Everyone keeps referring to this as “Snap”, as in "my engine really snaps the prop." This is really an engine that makes good torque at lower speed, so it can accelerate the air and propeller. Now keep in mind that high HP, humped torque curve engines have their place, racing for instance, where they operate in the high torque area. This is why automotive drag cars use a high stall torque converter, so the engine can spin up into the high torque band before coming on line. The so called “Super Snapper” props are exactly the same thing as a high stall torque converter, they are designed to produce low thrust, and therefore require low torque at lower speeds to let humped torque curve engines spin up quickly into the high torque range of the engine. But for general use, riding, running ground etc., a flat torque curve produces flat thrust and throttle response and the thrust is instantaneous. If your engine can “Snap” a wide blade prop to speed quickly, it is producing good torque down low and probably responds well in operation.
Now, to wrap this up and finish winning the bar bet, take engine/boat A that produces 500 ft-lbs at 0-2800 RPM (humor me on the 0 RPM) peaking at 300 Hp and compare that to engine B. Engine/boat B produces 1500 Hp and 1000 ft-lbs at 8 billion screaming RPM, but it only produces 200 ft-lbs at 0 RPM. Put them side by side and mash the gas to hit peak torque right off the line. Assuming these engines could start right at 0 RPM, for a split second, the flat torque curve of engine A produces more thrust right off the line while the humped torque curve set up has a ramped thrust profile. Sure it eventually produces more thrust than boat A, but boat A already broke ground and started moving while boat B had to spin up the prop to break free. Now boat B is in run away mode and out of control, operator B lifts the gas and gets stuck again. The aviation boat just cruises right along while the humper riders get whiplash.
Further, at 0 RPM, applying torque to the propeller does produce thrust and it does so with no power. The power comes into play as the prop speed increases.
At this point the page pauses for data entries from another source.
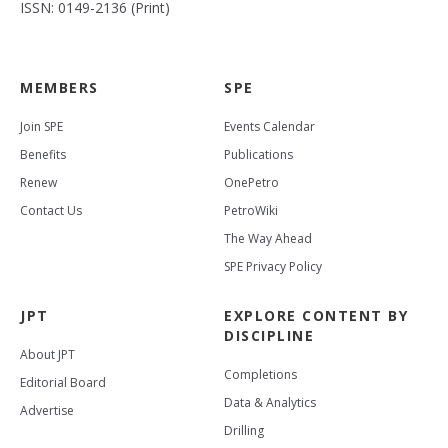
ISSN: 0149-2136 (Print)
MEMBERS
SPE
Join SPE
Events Calendar
Benefits
Publications
Renew
OnePetro
Contact Us
PetroWiki
The Way Ahead
SPE Privacy Policy
JPT
EXPLORE CONTENT BY
DISCIPLINE
About JPT
Completions
Editorial Board
Data & Analytics
Advertise
Drilling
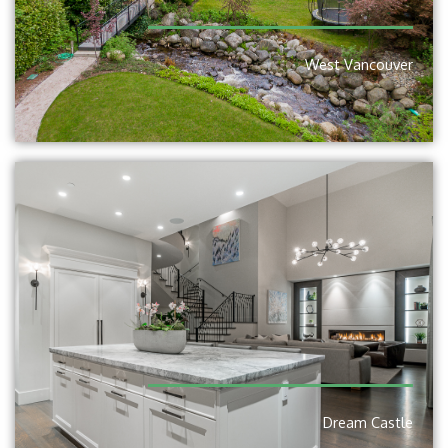
West Vancouver
Dream Castle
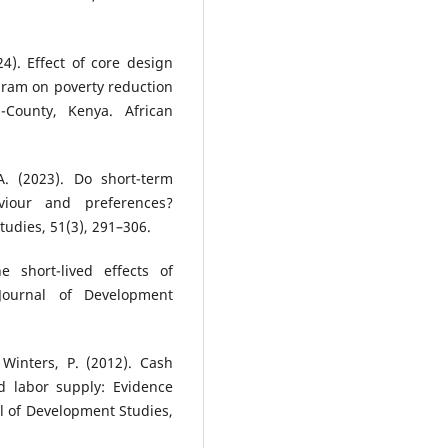
4). Effect of core design
gram on poverty reduction
County, Kenya. African
A. (2023). Do short-term
viour and preferences?
udies, 51(3), 291–306.
e short-lived effects of
 Journal of Development
 Winters, P. (2012). Cash
d labor supply: Evidence
l of Development Studies,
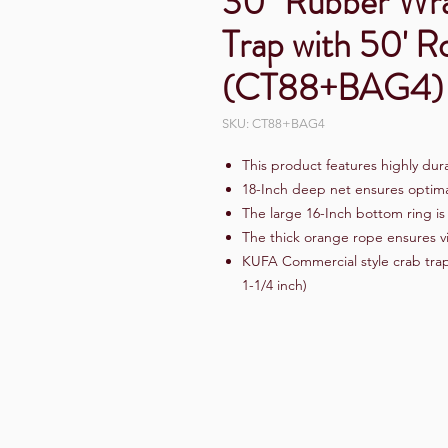
30" Rubber Wra
Trap with 50' 
(CT88+BAG4)
SKU: CT88+BAG4
This product features highly dur
18-Inch deep net ensures optima
The large 16-Inch bottom ring i
The thick orange rope ensures vi
KUFA Commercial style crab trap
1-1/4 inch)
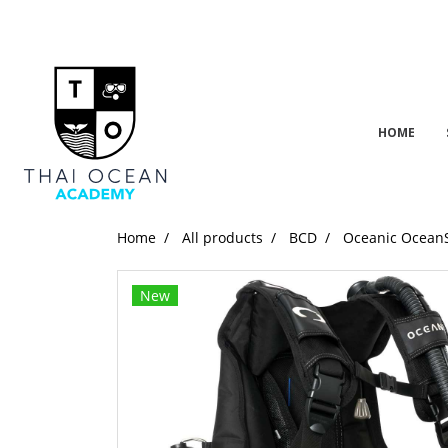
HOME
Home
All products
BCD
Oceanic Ocean
New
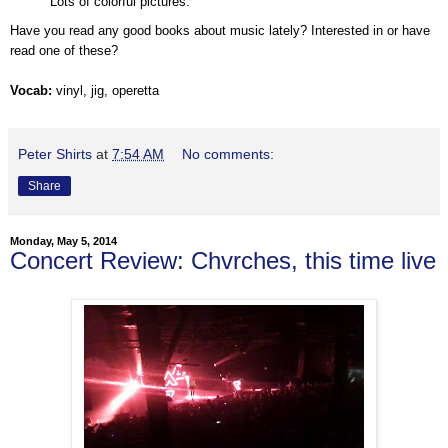
Lots of colorful pictures.
Have you read any good books about music lately? Interested in or have
read one of these?
Vocab:
vinyl, jig, operetta
Peter Shirts
at
7:54 AM
No comments:
Share
Monday, May 5, 2014
Concert Review: Chvrches, this time live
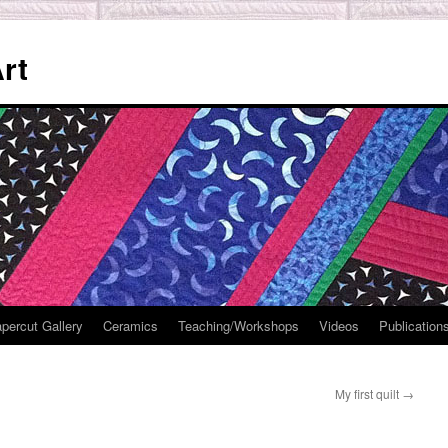
rt
percut Gallery
Ceramics
Teaching/Workshops
Videos
Publication
My first quilt
→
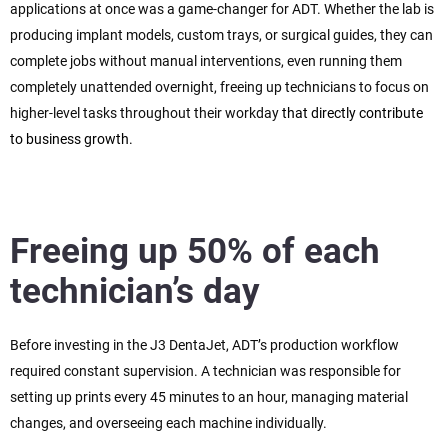
applications at once was a game-changer for ADT. Whether the lab is
producing implant models, custom trays, or surgical guides, they can
complete jobs without manual interventions, even running them
completely unattended overnight, freeing up technicians to focus on
higher-level tasks throughout their workday
that directly contribute
to business growth.
Freeing up 50% of each
technician’s day
Before investing in the J3 DentaJet, ADT’s production workflow
required constant supervision. A technician was responsible for
setting up prints every 45 minutes to an hour, managing material
changes, and overseeing each machine individually.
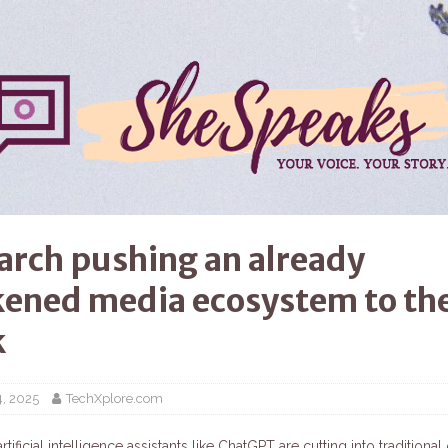
earch pushing an already
ened media ecosystem to th
k
4, 2025
TechXplore.com
rtificial intelligence assistants like ChatGPT are cutting into traditional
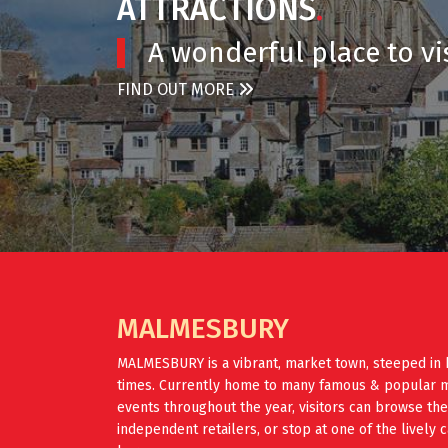
ATTRACTIONS
.
A wonderful place to vis
FIND OUT MORE
MALMESBURY
MALMESBURY is a vibrant, market town, steeped in 
times. Currently home to many famous & popular mus
events throughout the year, visitors can browse th
independent retailers, or stop at one of the lively 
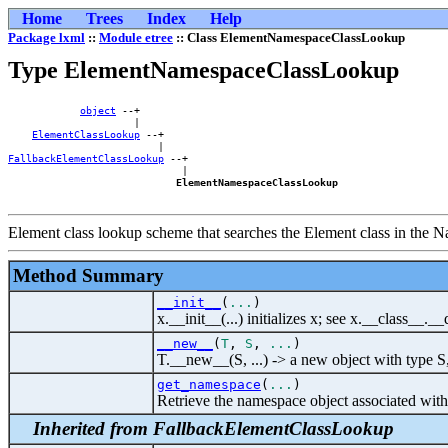
Home
Trees
Index
Help
Package lxml
::
Module etree
:: Class ElementNamespaceClassLookup
Type ElementNamespaceClassLookup
object
 --+        

                     |        

ElementClassLookup
 --+    

FallbackElementClassLookup
 --+

                             |

ElementNamespaceClassLookup
Element class lookup scheme that searches the Element class in the N
Method Summary
__init__
(
...
)
x.__init__(...) initializes x; see x.__class__._
__new__
(
T
,
S
,
...
)
T.__new__(S, ...) -> a new object with type S
get_namespace
(
...
)
Retrieve the namespace object associated wit
Inherited from FallbackElementClassLookup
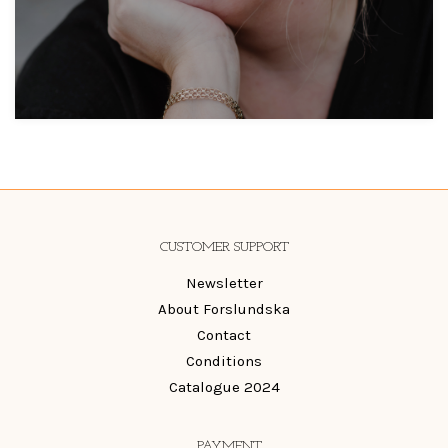
CUSTOMER SUPPORT
Newsletter
About Forslundska
Contact
Conditions
Catalogue 2024
PAYMENT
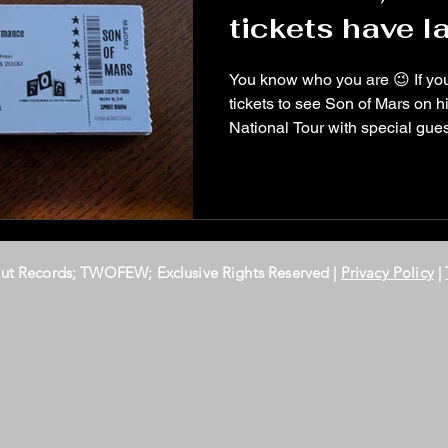
tickets have la
You know who you are 😉 If yo
tickets to see Son of Mars on his Grand Eclipse
National Tour with special gu
Out Records; TWOFEW; Exclusive Rights Reserved |
Privacy Policy
|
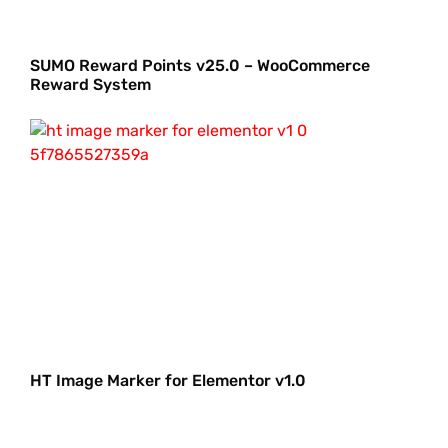
SUMO Reward Points v25.0 – WooCommerce
Reward System
HT Image Marker for Elementor v1.0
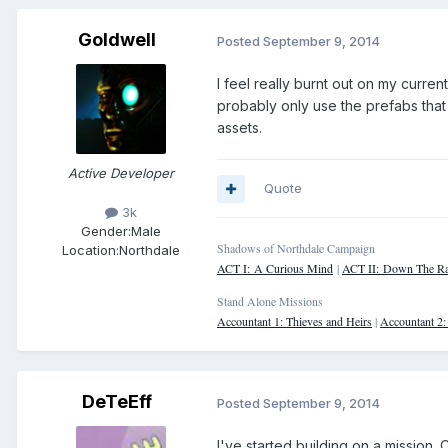
Goldwell
Posted
September 9, 2014
I feel really burnt out on my curren
probably only use the prefabs that
assets.
Active Developer
Quote
3k
Gender:
Male
Shadows of Northdale Campaign
Location:
Northdale
ACT I: A Curious Mind
|
ACT II: Down The Ra
Stand Alone Missions
Accountant 1: Thieves and Heirs
|
Accountant 2
DeTeEff
Posted
September 9, 2014
I've started building on a mission. 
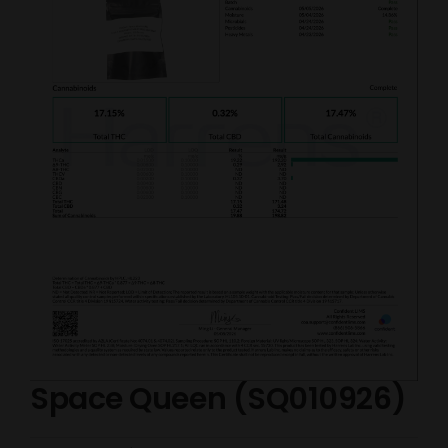
Space Queen (SQ010926)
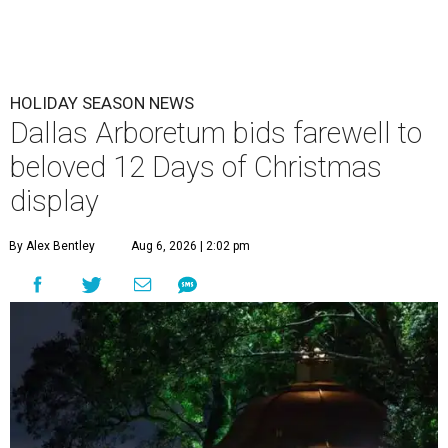
HOLIDAY SEASON NEWS
Dallas Arboretum bids farewell to
beloved 12 Days of Christmas
display
By Alex Bentley
Aug 6, 2026 | 2:02 pm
A very smart propulsion engineer (now gone) once told me that he could produce infinite thrust with 0 power, all he needed was an infinitely long propeller, pushed by infinite torque. The 0 power would come in because the prop speed is infinitely close to 0 and without speed, there is no power consumed.
Swamp, Mouse, Ladyblackwater etc. are correct, a good airboat engine needs to produce torque over a wide performance range. OneBFC, the ECO has good lower end torque because of the boost available, but there is always some lag involved (argue if you want). Humper engines just cry - WaWaWaWaWa.
So, feel free to go back to arguing 4 cylinder ECO, vs. LS vs. big bore/stroke V8, vs. boost vs. my johnson is bigger than yours vs. blah blah blah. But do it while considering the above information. In the meantime, my O-540 will just cruise along fine, no issues, no argument.